#### SUPPLIED MATERIAL

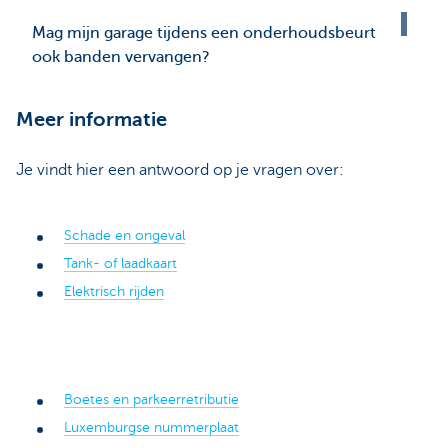
Mag mijn garage tijdens een onderhoudsbeurt
ook banden vervangen?
Meer informatie
Je vindt hier een antwoord op je vragen over:
Schade en ongeval
Tank- of laadkaart
Elektrisch rijden
Boetes en parkeerretributie
Luxemburgse nummerplaat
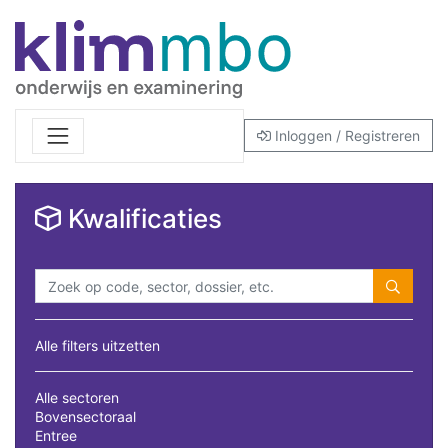
Inloggen / Registreren
Kwalificaties
Alle filters uitzetten
Alle sectoren
Bovensectoraal
Entree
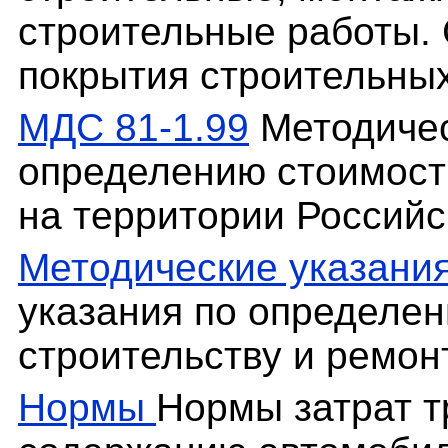
строительные работы.
покрытия строительных
МДС 81-1.99
Методичес
определению стоимост
на территории Россий
Методические указани
указания по определен
строительству и ремон
Нормы
Нормы затрат т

########

WORK INSTRUCTIONS: Extract every line above without changing it, and leave the pictures out.

YOUR RESPONSE:
Mag mijn garage tijdens een onderhoudsbeurt
ook banden vervangen?
Meer informatie
Je vindt hier een antwoord op je vragen over:
Schade en ongeval
Tank- of laadkaart
Elektrisch rijden
Boetes en parkeerretributie
Luxemburgse nummerplaat
Inloggen / Registreren
Kwalificaties
Alle filters uitzetten
Alle sectoren
Bovensectoraal
Entree
строительные работы.
покрытия строительных
МДС 81-1.99
Методичес
определению стоимост
на территории Россий
Методические указани
указания по определен
строительству и ремон
Нормы
Нормы затрат т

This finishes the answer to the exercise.